Federal Deputy for Rondônia
- In office 1 February 1995 – 31 January 2019

Personal details
- Born: Marinha Célia Rocha de Matos 23 November 1960 (age 65) Maracaí, SP, Brazil
- Party: PDMB
- Spouse: Valdir Raupp
- Alma mater: São Paulo State University

= Marinha Raupp =

Brazilian politician (born 1960)

Marinha Célia Rocha Raupp de Matos (born 23 November 1960) more simply known as Marinha Raupp is a Brazilian politician as well as a psychologist and professor. Although born in São Paulo (state), she has spent her political career representing Rondônia, having served as state representative from 1995 to 2019.

==Education ==
Raupp is an alumnus of the São Paulo State University campus in Assis. In 1985, she moved to Rondônia from her home state of São Paulo, when she accepted at a teaching position in a local university.

==Political career==
Before becoming a politician she worked as a psychologist and a professor of psychology.
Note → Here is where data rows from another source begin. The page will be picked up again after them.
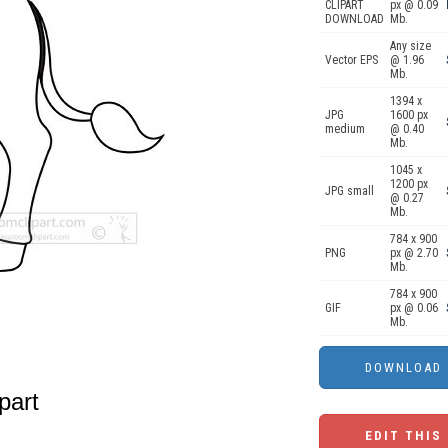
CLIPART
px @ 0.09
DOWNLOAD
Mb.
Any size
Vector EPS
@ 1.96
Mb.
1394 x
JPG
1600 px
medium
@ 0.40
Mb.
1045 x
1200 px
JPG small
@ 0.27
Mb.
784 x 900
PNG
px @ 2.70
Mb.
784 x 900
GIF
px @ 0.06
Mb.
part
EDIT THIS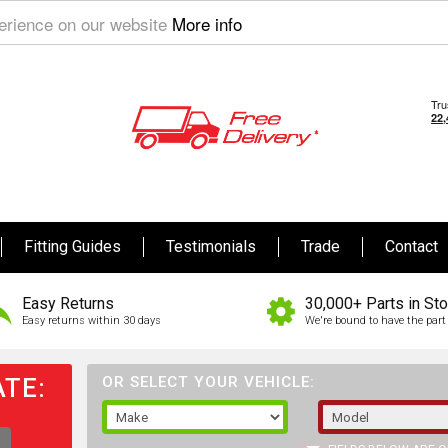
perience on our website
More info
Fitting Guides
Testimonials
Trade
Contact
Easy Returns
30,000+ Parts in St
Easy returns within 30 days
We're bound to have the part 
TE:
OR SELECT YOUR VEHICLE: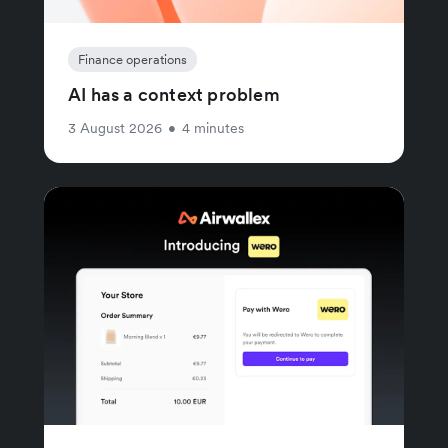
Finance operations
AI has a context problem
3 August 2026
•
4 minutes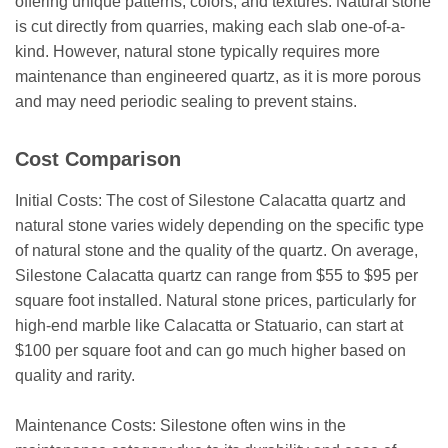
offering unique patterns, colors, and textures. Natural stone
is cut directly from quarries, making each slab one-of-a-
kind. However, natural stone typically requires more
maintenance than engineered quartz, as it is more porous
and may need periodic sealing to prevent stains.
Cost Comparison
Initial Costs: The cost of Silestone Calacatta quartz and
natural stone varies widely depending on the specific type
of natural stone and the quality of the quartz. On average,
Silestone Calacatta quartz can range from $55 to $95 per
square foot installed. Natural stone prices, particularly for
high-end marble like Calacatta or Statuario, can start at
$100 per square foot and can go much higher based on
quality and rarity.
Maintenance Costs: Silestone often wins in the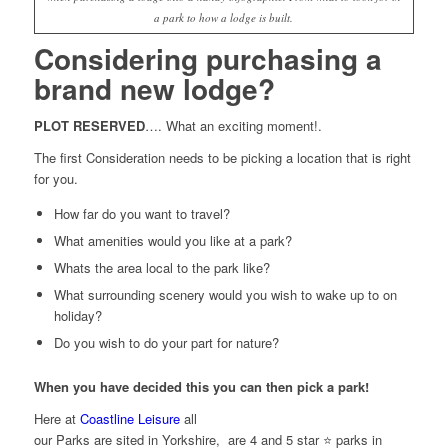
a park to how a lodge is built.
Considering purchasing a
brand new lodge?
PLOT RESERVED
…. What an exciting moment!.
The first Consideration needs to be picking a location that is right
for you.
How far do you want to travel?
What amenities would you like at a park?
Whats the area local to the park like?
What surrounding scenery would you wish to wake up to on
holiday?
Do you wish to do your part for nature?
When you have decided this you can then pick a park!
Here at
Coastline Leisure
all
our Parks are sited in Yorkshire, are 4 and 5 star ⭐ parks in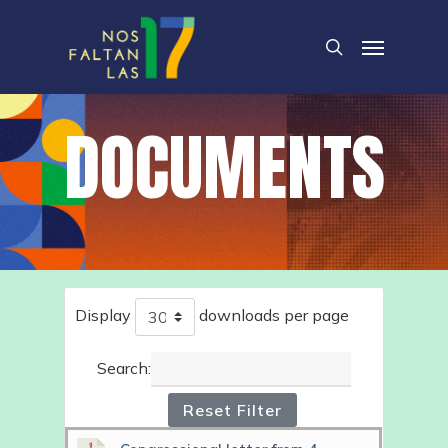
Skip
Menu
to
search
main
content
DOCUMENTS
Display
downloads per page
Search:
Reset Filter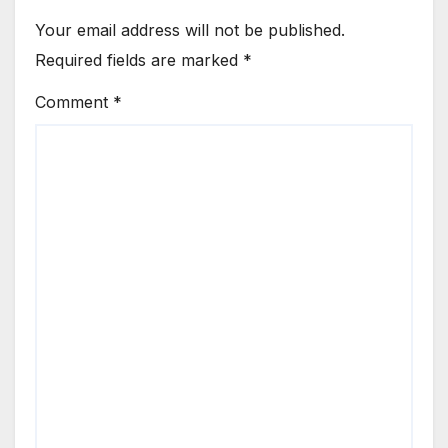
Your email address will not be published.
Required fields are marked
*
Comment
*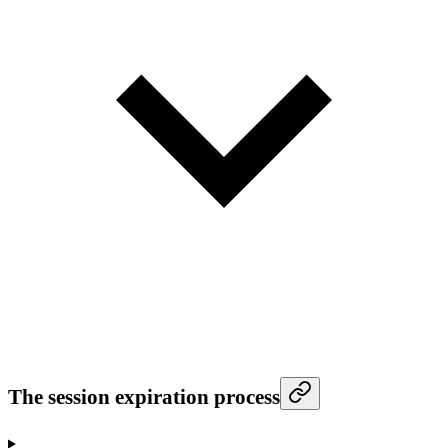
The session expiration process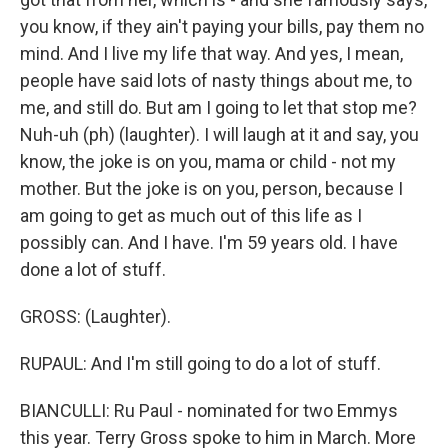
you know, if they ain't paying your bills, pay them no
mind. And I live my life that way. And yes, I mean,
people have said lots of nasty things about me, to
me, and still do. But am I going to let that stop me?
Nuh-uh (ph) (laughter). I will laugh at it and say, you
know, the joke is on you, mama or child - not my
mother. But the joke is on you, person, because I
am going to get as much out of this life as I
possibly can. And I have. I'm 59 years old. I have
done a lot of stuff.
GROSS: (Laughter).
RUPAUL: And I'm still going to do a lot of stuff.
BIANCULLI: Ru Paul - nominated for two Emmys
this year. Terry Gross spoke to him in March. More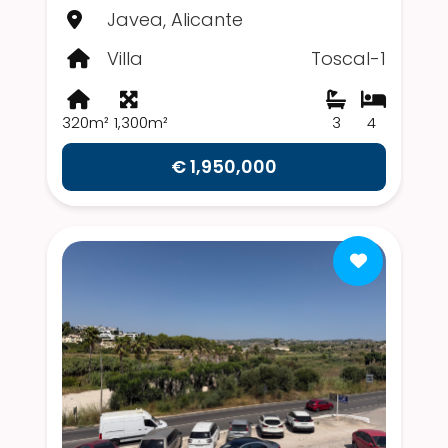
Javea, Alicante
Villa
Toscal-1
320m²
1,300m²
3
4
€ 1,950,000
Raupp contested the 2018 Brazilian general election, but received 18,223 votes or 2.33% of the cast ballot in Rondônia which was not enough for her to be reelected to the post of federal deputy.

In early 2019 Raupp was appointed to be the advisory of an unnamed senator from Mato Grosso. The move raised some ire in the Brazilian media as despite her seemly minor role Raup still received a salary of RS$23,000 a month and she will be able to retire with a pension of RS$33,000 a month.

=== Political positions ===
Raupp voted in favor of the impeachment of then-president Dilma Rousseff. She voted in favor of the 2017 Brazilian labor reform, and would vote against a corruption investigation into Rousseff's successor Michel Temer.

== Personal life ==
Raupp is married to former senator and governor of Rondônia Valdir Raupp. She has two children, Cristiane and Valdir Jr.